INSTRUCTIONS FOR THE TASK → Collect every line of the data below that contains the string "left", copying each one in full. Case counts.

*** Block opens ***

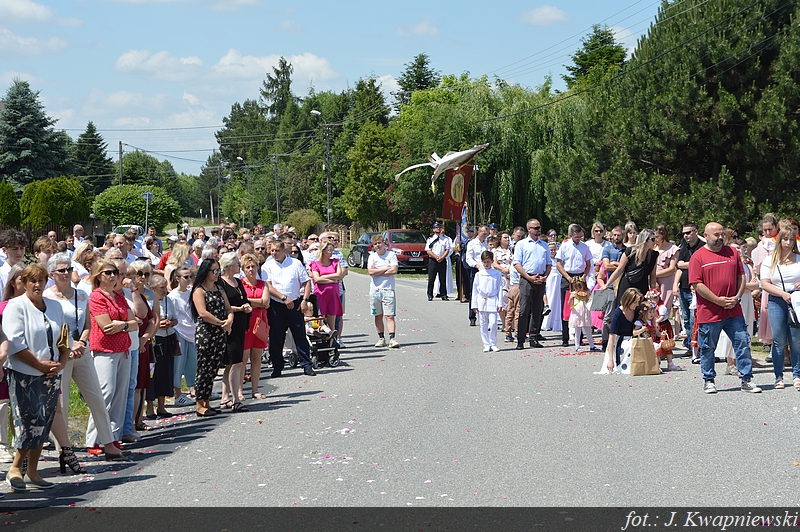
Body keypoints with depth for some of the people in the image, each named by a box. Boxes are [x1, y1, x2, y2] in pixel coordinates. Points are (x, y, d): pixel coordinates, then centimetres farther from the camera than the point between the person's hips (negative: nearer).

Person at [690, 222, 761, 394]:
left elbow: (741, 276, 12)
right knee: (708, 348, 6)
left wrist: (736, 297, -3)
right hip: (709, 313, -3)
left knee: (743, 344, 2)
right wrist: (718, 300, -12)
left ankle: (746, 380, 10)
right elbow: (697, 284, -9)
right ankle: (708, 381, 20)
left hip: (733, 310, 4)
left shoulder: (732, 252, 10)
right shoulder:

*** Block closes ***

ANSWER SPACE →
left elbow: (741, 276, 12)
left wrist: (736, 297, -3)
left knee: (743, 344, 2)
left ankle: (746, 380, 10)
left hip: (733, 310, 4)
left shoulder: (732, 252, 10)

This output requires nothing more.